My friend calls this “putting it all in the storefront window.”

This friend—I’ll call him Dan—works at a private equity firm that invests in start-up companies aiming to go public. Back when Dan was young and green, he was impressed at face value. He started work during the dot-com boom, and for hours on end, he watched presentations from new businesses courting his firm for seed money.

As a rookie, Dan’s instinct was to allocate funds to the most polished entrepreneur, the dynamo in a power suit. “We’ve GOT to invest in this guy!” he’d declare, wowed by a killer sales pitch or charming demeanor. As for the soft-spoken old man with a ho-hum presentation, his gut reaction was typically, “No way.”

What Dan didn’t realize, of course, was that bells and whistles don’t necessarily equate to substance.

“Did you know,” the founding partners of his equity firm would then inform him, “that quiet old man is worth tens of millions of dollars? In the past five years, he’s started and sold two companies.” The dynamo, on the other hand, often had a sketchier track record, businesses gone bust and no assets to boot. Once you dug into his business model, the holes appeared.

I’ve long been fascinated by the insight and perspective Dan has gleaned through his job. He’s learned to look beyond the surface in judging a business, to separate presentation from performance. And of all the themes he’s noticed among truly remarkable businessmen, one thing stands out: humility.

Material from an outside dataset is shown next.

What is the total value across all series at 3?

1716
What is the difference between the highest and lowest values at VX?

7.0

I think about Dan’s experience when I look around at our image-driven society, a worldwide bazaar where everyone is selling something. Even I, as a writer, am selling words, my unique filter on this world. It’s a competitive marketplace, and with so much stuff competing for our attention, we skim storefront windows to narrow down points of interest.

A catchy display….clever words….captivating colors…these things draw us closer, suggest that someone is worth our precious time. We approach the most beautiful store with heart palpitations, eager to see what lies inside. By all appearances, it must be good.

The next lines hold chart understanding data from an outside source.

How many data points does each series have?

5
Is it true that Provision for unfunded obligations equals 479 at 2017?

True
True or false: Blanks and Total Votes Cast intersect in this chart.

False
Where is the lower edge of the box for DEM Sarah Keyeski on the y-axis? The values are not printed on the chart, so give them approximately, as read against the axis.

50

We open the door, cross the threshold, and….and what? What next?

Well, sometimes the interior is even better than we imagined. It’s so gorgeous, in fact, we forget about the shell that caught our eye to begin with. Other times, we enter the store with a sinking disappointment. The room is cold, barren, and neglected. The best merchandise is in the storefront window, and the stylish storeowner—freshening up her display for today’s passersby—ignores our presence. We pass her as we exit, saddened by her misdirection. If only she exerted that energy inward, maybe we’d stay.

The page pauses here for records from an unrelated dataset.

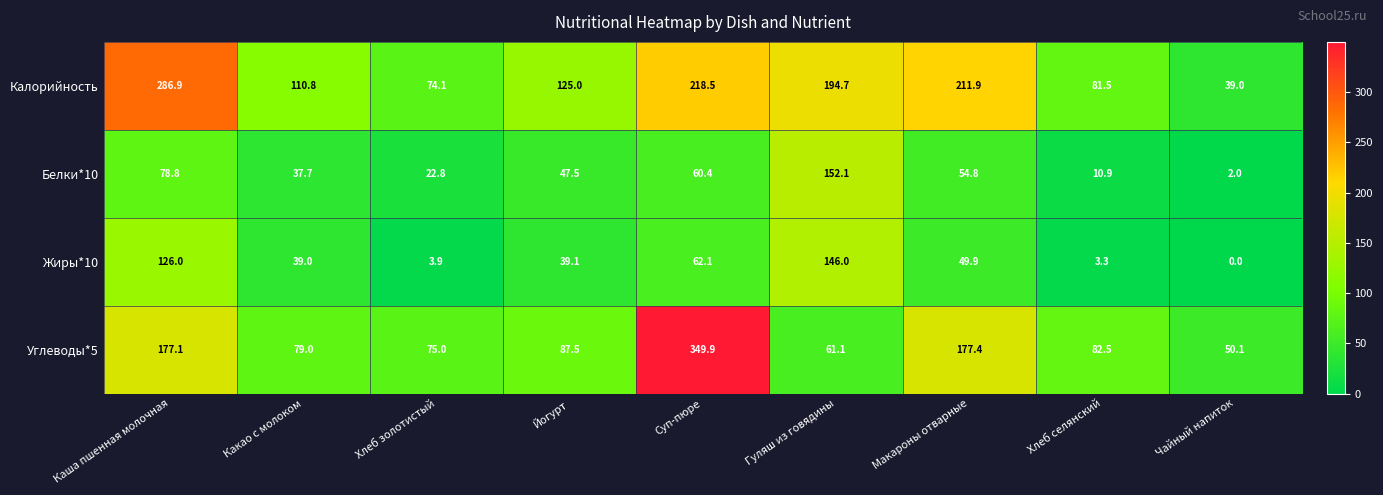

Count the number of categories in the chart.

9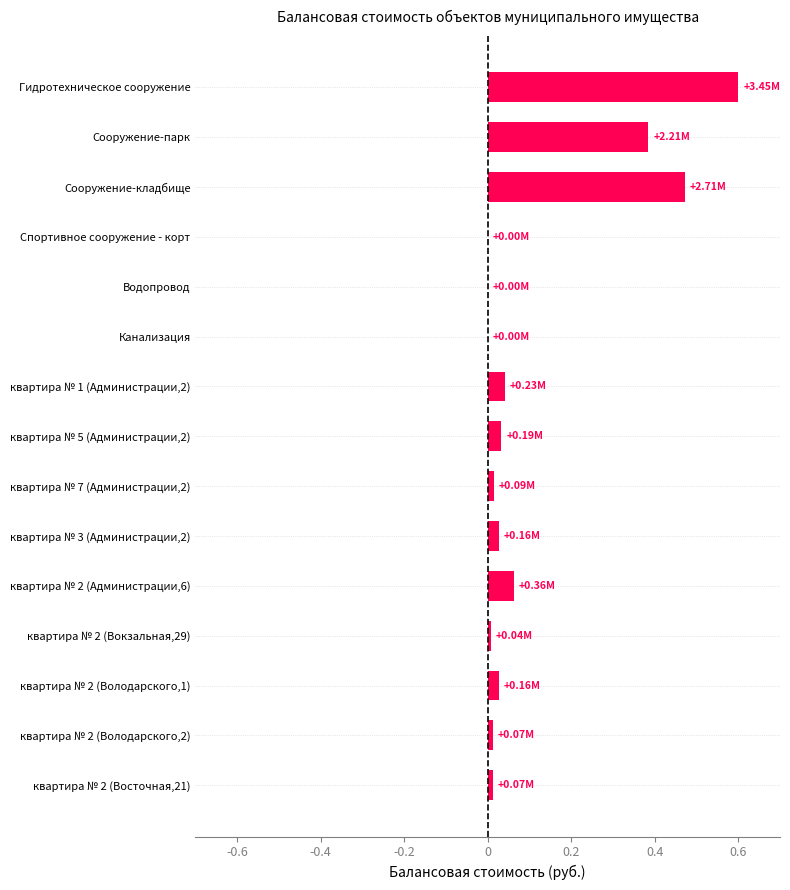

Which label corresponds to the largest value in the chart?

Гидротехническое сооружение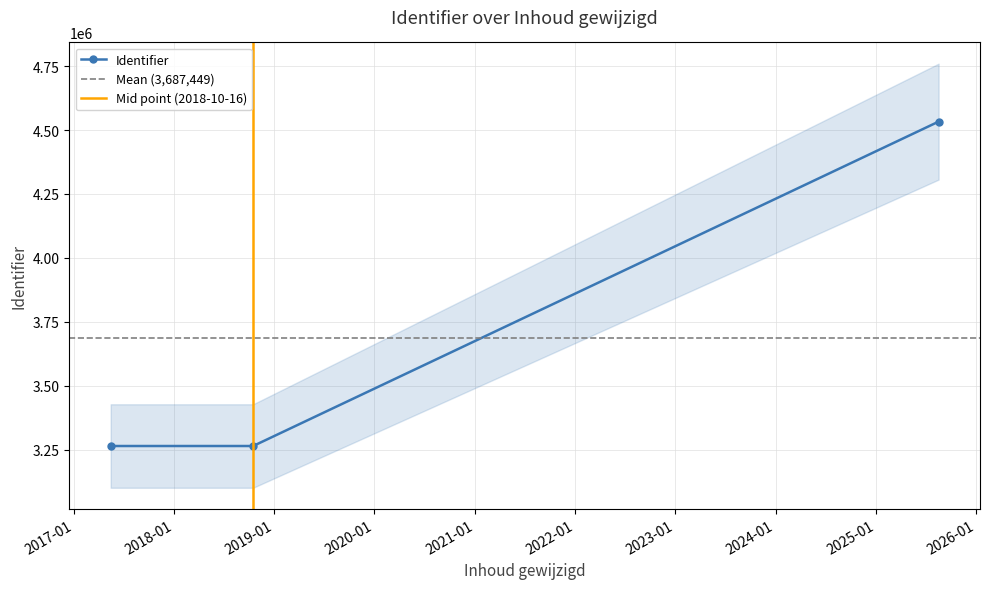

Count the number of data series in this chart.

1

Meanwhile, there’s another store nearby—one we’ve never noticed before. The window display is bland, but as we glance through the glass and lock eyes with the owner, we’re taken by her friendly face. We stumble in curiously…and are blown away by the inventory. The layers! The richness! The depth! It’s a soulful atmosphere we never expected, and as the coziness envelops us, we breathe in fresh air. This, we decide, feels like home.

Only one thing stumps us: There’s not much traffic. Do people not realize what they’re missing out on?

Consciously or not, we all put up a storefront display. We can make it bold and glamorous or humble and understated. It can cry out for attention or wait to be discovered. We can obsess over it daily, ignoring needs in our backroom, or strike a healthy balance.

The choice is ours.

One other choice we have relates to how we window shop. We can do it like we always have—mindlessly forming fast impressions—or look beyond visual cues. After all, rarely does a person’s exterior reflect their true interior.

My daughter Ella recently grasped this point in her profound, seven-year-old way. Breaking away from my computer, I explained that mommy was writing a column about not judging a person based on their “storefront appearance.” As I rambled on, Ella started to nod. She knew exactly what I was talking about.

“Yeah,” she said, her eyes wide and sparkly, “it’s just like the bank. Looking at it from the outside, you’d never know they have lollipops inside!”

Lollipops and banks, I thought. Why didn’t I think of that?

Sometimes it takes a child’s X-ray vision to glimpse the colorful candy inside a boring brick façade. Other times, it takes a peek behind the curtain to realize all that glitters is not gold. Either way, a person’s storefront window is merely a starting point in discovering who they are. It’s the area out of eyeshot that really counts in this world.